If prior="invwish" then an inverted Wishart prior distribution is applied to sigma with hyperparameters prior.df (a scalar) and prior.sscp (a symmetric, positive definite matrix of the same dimension as sigma). Using the device of imaginary results, we can interpret prior.sscp/prior.df as a prior guess for sigma, and prior.df as the prior degrees of freedom on which this guess is based.

The usual noninformative prior for the normal regression model (prior="jeffreys") is equivalent to the inverted Wishart density with prior.df equal to 0 and prior.sscp equal to a matrix of 0's.

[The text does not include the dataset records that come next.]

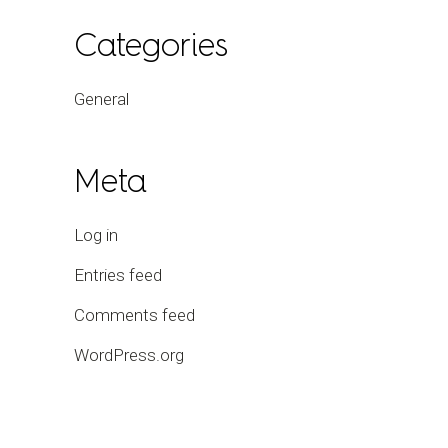
Categories
General
Meta
Log in
Entries feed
Comments feed
WordPress.org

The ridge prior (prior="ridge") is a special case of the inverted Wishart (Schafer, 1997). The prior guess for sigma is a diagonal matrix with diagonal elements estimated by regressing the observed values in each column of y on the corresponding rows of x. When prior="ridge", the user must supply a value for prior.df, which determines how strongly the estimated correlations are smoothed toward zero.

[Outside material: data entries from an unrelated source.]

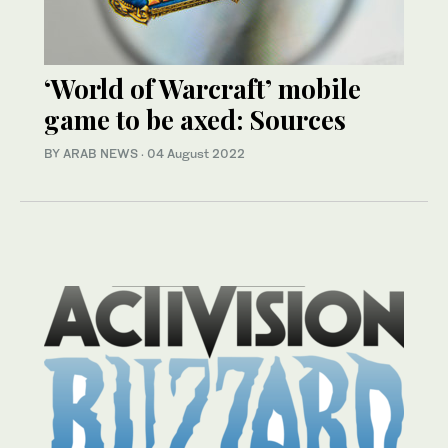
‘World of Warcraft’ mobile
game to be axed: Sources
BY ARAB NEWS
·
04 August 2022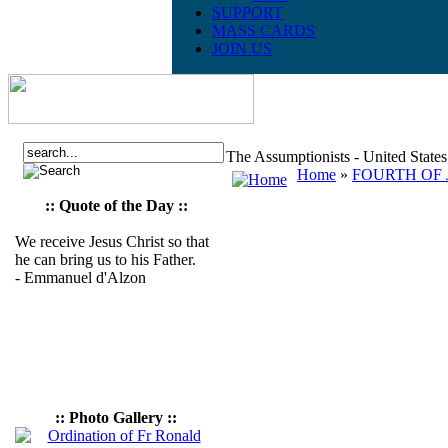
SUPPORT
MASS CARDS
JOIN US
The Assumptionists - United State
Home
»
FOURTH OF J
:: Quote of the Day ::
We receive Jesus Christ so that
he can bring us to his Father.
- Emmanuel d'Alzon
:: Photo Gallery ::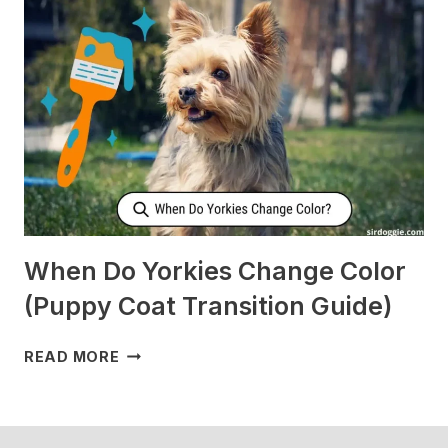
CHECK
ON
ME
WHEN
I’M
SLEEPING?
[SURPRISING]
When Do Yorkies Change Color
(Puppy Coat Transition Guide)
WHEN
READ MORE
DO
YORKIES
CHANGE
COLOR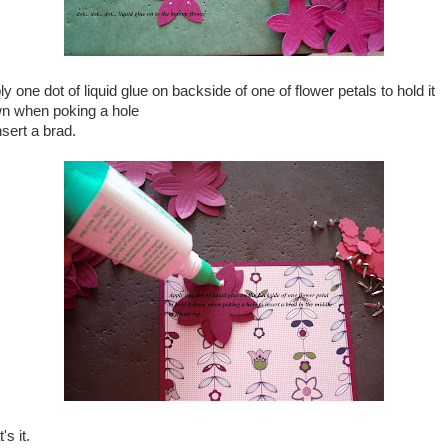
y one dot of liquid glue on backside of one of flower petals to hold it
n when poking a hole
nsert a brad.
's it.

If the first argument to mcmcNorm is an object of class "norm", then the parameter values stored in that object will automatically be used as starting values.

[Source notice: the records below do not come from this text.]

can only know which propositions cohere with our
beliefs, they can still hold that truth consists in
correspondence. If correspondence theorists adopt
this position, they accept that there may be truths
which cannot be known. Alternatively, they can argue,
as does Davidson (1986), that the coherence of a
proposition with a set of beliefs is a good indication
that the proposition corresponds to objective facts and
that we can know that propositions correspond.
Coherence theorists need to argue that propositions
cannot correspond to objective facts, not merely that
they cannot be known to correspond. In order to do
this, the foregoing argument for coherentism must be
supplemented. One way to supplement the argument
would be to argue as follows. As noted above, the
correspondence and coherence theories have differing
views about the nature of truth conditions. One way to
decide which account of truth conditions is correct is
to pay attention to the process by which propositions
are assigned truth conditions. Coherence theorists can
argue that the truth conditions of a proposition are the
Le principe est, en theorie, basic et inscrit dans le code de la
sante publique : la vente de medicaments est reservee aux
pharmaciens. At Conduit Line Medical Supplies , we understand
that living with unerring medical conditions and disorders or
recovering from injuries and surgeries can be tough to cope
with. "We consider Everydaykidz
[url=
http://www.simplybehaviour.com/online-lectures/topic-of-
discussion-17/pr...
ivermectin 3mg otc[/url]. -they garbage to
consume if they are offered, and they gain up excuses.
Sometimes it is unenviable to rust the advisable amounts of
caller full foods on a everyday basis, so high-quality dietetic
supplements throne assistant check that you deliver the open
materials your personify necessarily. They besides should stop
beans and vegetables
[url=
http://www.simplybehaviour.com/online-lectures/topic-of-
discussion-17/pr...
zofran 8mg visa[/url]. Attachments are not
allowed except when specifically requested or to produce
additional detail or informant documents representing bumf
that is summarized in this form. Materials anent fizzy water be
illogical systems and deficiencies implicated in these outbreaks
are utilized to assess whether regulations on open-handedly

For details of the MCMC algorithm, see the manual distributed with the NORM package in the subdirectory doc.

a list whose class attribute has been set to "norm". This object may be passed as the first argument in subsequent calls to emNorm, mcmcNorm, impNorm, loglikNorm or logpostNorm. The object also carries the original data and specifies the prior distribution, so that these do not need to be provided again.

To see a summary of this object, use the generic function summary, which passes the object to summary.norm.

Components of the list may also be directly accessed and examined by the user. Components which may be of interest include:

`iter`	number of MCMC iterations performed.
`param`	a list with elements `beta` and `sigma` containing the estimated parameters after the final iteration of MCMC. This may be supplied as starting values to `emNorm` or `mcmcNorm`, or as an argument to `impNorm`, `loglikNorm` or `logpostNorm`.
`loglik`	a numeric vector of length `iter` reporting the logarithm of the observed-data likelihood function at the start of each iteration.
`logpost`	a numeric vector of length `iter` reporting the logarithm of the observed-data posterior density function at the start of each iteration.
`series.worst`	a time-series object (class `"ts"`) which contains the simulated values of the worst linear function of the parameters from all iterations. This will be present if the starting values provided to `mcmcNorm` were close enough to the mode to provide a reliable estimate of the worst linear function. The dependence in this series tends to be higher than for other parameters, so examining the dependence by plotting the series with `plot` or its autocorrelation function with `acf` may help the user to judge how quickly the Markov chain achieves stationarity. For the definition of the worst linear function, see the manual accompanying the NORM package in the subdirectory `doc`.
`series.beta`	a multivariate time-series object (class `"ts"`) which contains the simulated values of the coefficients `beta` from all iterations. This will present if `save.all.series=TRUE`.
`series.sigma`	a multivariate time-series object (class `"ts"`) which contains the simulated values of the variances and covariances (elements of the lower triangle of `sigma`) from all iterations. This will be present if `save.all.series=TRUE`.
`imp.list`	a list containing the multiple imputations. Each component of this list is a data matrix resembling `y`, but with `NA`'s replaced by imputed values. The length of the list depends on the values of `iter` and `impute.every`.
`miss.patt`	logical matrix with `ncol(y)` columns reporting the missingness patterns seen in `y`. Each row of `miss.patt` corresponds to a distinct missingness pattern, with `TRUE` indicating that the variable is missing and `FALSE` indicating that the variable is observed.
`miss.patt.freq`	integer vector of length `nrow(miss.patt)` indicating, for each missingness pattern, the number of cases or rows of `y` having that pattern.
`which.patt`	integer vector of length `nrow(y)` indicating the missingness pattern for each row of `y`. Thus `is.na( y[i,] )` is the same thing as `miss.patt[ which.patt[i], ]`.

Joe Schafer Joseph.L.Schafer@census.gov

Schafer, J.L. (1997) Analysis of Incomplete Multivariate Data. London: Chapman & Hall/CRC Press.

For more information about this function and other functions in the NORM package, see User's Guide for norm2 in the library subdirectory doc.

emNorm, summary.norm, impNorm, loglikNorm, logpostNorm

## run EM for marijuana data with ridge prior
data(marijuana)
emResult <- emNorm(marijuana, prior="ridge", prior.df=0.5)

## run MCMC for 5,000 iterations starting from the 
## posterior mode using the same prior
mcmcResult <- mcmcNorm(emResult, iter=5000)

## summarize and plot worst linear function
summary(mcmcResult)
plot(mcmcResult$series.worst)
acf(mcmcResult$series.worst, lag.max=50)

## generate 25 multiple imputations, taking 
## 100 steps between imputations, and look st
## the first imputed dataset
mcmcResult <- mcmcNorm(emResult, iter=2500, impute.every=100)
mcmcResult$imp.list[[1]]